Die Gustav Mahler Academy in Bozen versammelt seit 1999 jährlich junge musikalische Talente aus ganz Europa. In drei Wochen sammeln die Teilnehmenden Erfahrung von berühmten Professorinnen und Professoren aus den besten Orchestern und Musikschulen Europas – und geben das Gelernte in Konzerten der Landeshauptstadt wider.

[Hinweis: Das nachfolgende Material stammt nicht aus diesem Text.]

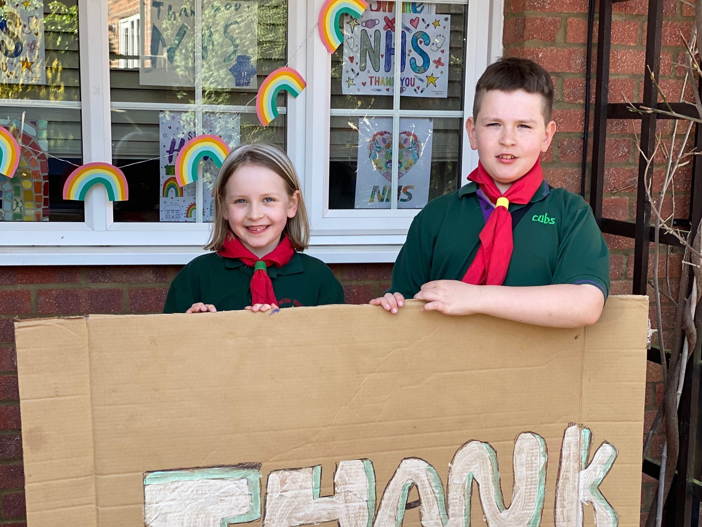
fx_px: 1419
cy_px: 428
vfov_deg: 20.7
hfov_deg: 27.8
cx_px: 350
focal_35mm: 70
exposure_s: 1/122
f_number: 2
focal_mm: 6
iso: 20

Seit einigen Jahren reist die Gustav Mahler Academy einmal für ein Sinfonie-Konzert nach Toblach. Dieses Jahr ist die Zusammenarbeit mit dem Grand Hotel Toblach besonders eng. Denn daraus soll bald ein permanentes Orchester werden, erklärt von Steinaecker: “Wir planen in Toblach das Grand Hotel Orchester zu formieren, wo wir auf Originalinstrumenten spielen werden.”
Die Zusammenkunft der jungen Nachwuchstalente in der Pustertaler Mahler-Hochburg soll somit ein Vorspiel sein für die künftig langfristige Zusammenarbeit. Denn mit in die Besatzung des geplanten Grand Hotel Orchesters sollen – neben etablierten Musikern – auch die Studierenden der Gustav Mahler Academy.
Instrument für Instrument kauft sich dafür das Kulturzentrum ein Repertoire an historischen Klarinetten und Co. aus europäischen Antiquitätenläden zusammen – teilweise nach Originalmodel der Instrumente, die Gustav Mahler 1907 für die Wiener Staatsoper kaufte – und sorgt für die richtige Lagerung der alten Teile. Denn ihr Klang wird in Zukunft öfter die Konzertsäle im Land und darüber hinaus erfüllen.